IMIC works by running the model multiple times on the same data. If results are inconsistent (low agreement), those samples are likely difficult cases. Such samples are then reviewed by human annotators for high-quality labeling.

This loop ensures the dataset keeps improving as the model becomes more capable.

Evaluation Results

MinerU2.5 was benchmarked on OmniDocBench, a popular test suite for document parsing.

It outperformed nearly all general and specialized models, including GPT-4o, Qwen2.5-VL-72B, MonkeyOCR, and dots.ocr.

Model	Parameters	Overall Score ↑	Formula CDM ↑	Table TEDS ↑	Reading Order ↓
GPT-4o	-	75.0	79.7	67.1	0.15
Qwen2.5-VL-72B	72B	87.0	88.3	82.1	0.10
dots.ocr	3B	88.4	83.2	86.8	0.05
MinerU2.5	1.2B	90.7	88.5	88.2	0.04

These results show that MinerU2.5 achieves the highest accuracy while being lighter and faster than any comparable system.

What Makes MinerU2.5 Different

MinerU2.5 introduces several clever techniques worth highlighting:

M-RoPE and 2D-RoPE

These new positional encodings help the model understand where each token is in two dimensions. It’s like giving the model a sense of “left, right, top, and bottom” — not just sequence order.

This is especially helpful for structured layouts such as tables and formulas.

ADR — Atomic Decomposition and Recombination

Mathematical formulas are complex, often spanning multiple lines. The ADR framework breaks them into smaller atomic units (simple formulas or expressions). Each is recognized separately and then recombined into LaTeX format.

This prevents errors where large multi-line equations get misread as one long formula.

OTSL — Optimized Table Structure Language

Tables are another challenge. Traditional models use HTML to represent tables, but HTML is verbose and inefficient.

MinerU2.5 uses OTSL, a compact language where a table can be represented with fewer tokens (5 instead of 28). This reduces sequence length and improves accuracy, especially for large or rotated tables.

PageIoU Metric

Instead of using normal IoU for layout detection, MinerU2.5 introduces PageIoU — a metric that measures how much of the page’s layout was correctly covered, not just box overlaps. This provides a more human-like assessment of layout quality.

Examples and Visual Results

Next, we’ll walk through some of the examples from MinerU2.5 — showing how it parses academic papers, tables, and images with precise layout detection and efficient text recognition.

Example 1: This image shows MinerU2.5 processing a scientific paper title page, demonstrating its ability to identify title, authors, affiliations, and abstract sections with precise bounding boxes.

Example 2: A visualization of MinerU2.5 analyzing a complex multi-column academic paper with mathematical formulas, showing how it correctly identifies different layout regions and maintains proper reading order.

Example 3: This example demonstrates MinerU2.5’s table recognition capabilities, showing how it accurately parses a complex data table with multiple rows and columns while preserving the structural relationships.

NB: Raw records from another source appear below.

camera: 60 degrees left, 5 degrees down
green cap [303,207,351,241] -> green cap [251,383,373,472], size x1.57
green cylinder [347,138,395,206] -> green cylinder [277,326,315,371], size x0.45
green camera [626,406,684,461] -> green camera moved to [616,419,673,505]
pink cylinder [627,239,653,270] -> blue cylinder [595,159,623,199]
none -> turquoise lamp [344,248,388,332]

Example 4: An illustration of MinerU2.5 processing a document with mixed content types - text paragraphs, and figure - with color-coded bounding boxes indicating different content categories.

Example 5: This image showcases MinerU2.5’s formula recognition performance, highlighting how it identifies and converts complex mathematical expressions into LaTeX format with high precision.

Final Notes

MinerU2.5 is more than just an OCR model — it’s a complete document understanding system. By combining vision and language reasoning in a smart, efficient way, it can handle everything from textbooks and financial reports to handwritten notes and academic papers.

What makes it stand out:

High accuracy with fewer parameters
Fast and efficient two-stage design
Innovations like ADR, OTSL, and M-RoPE
Continuous improvement via data engine

It’s available open-source on GitHub and Hugging Face, making it accessible for developers and researchers who want to build document intelligence tools, RAG systems, or multimodal assistants.

MinerU2.5 reads and understands documents the way a human would — first looking at structure, then reading the details — but does it thousands of times faster.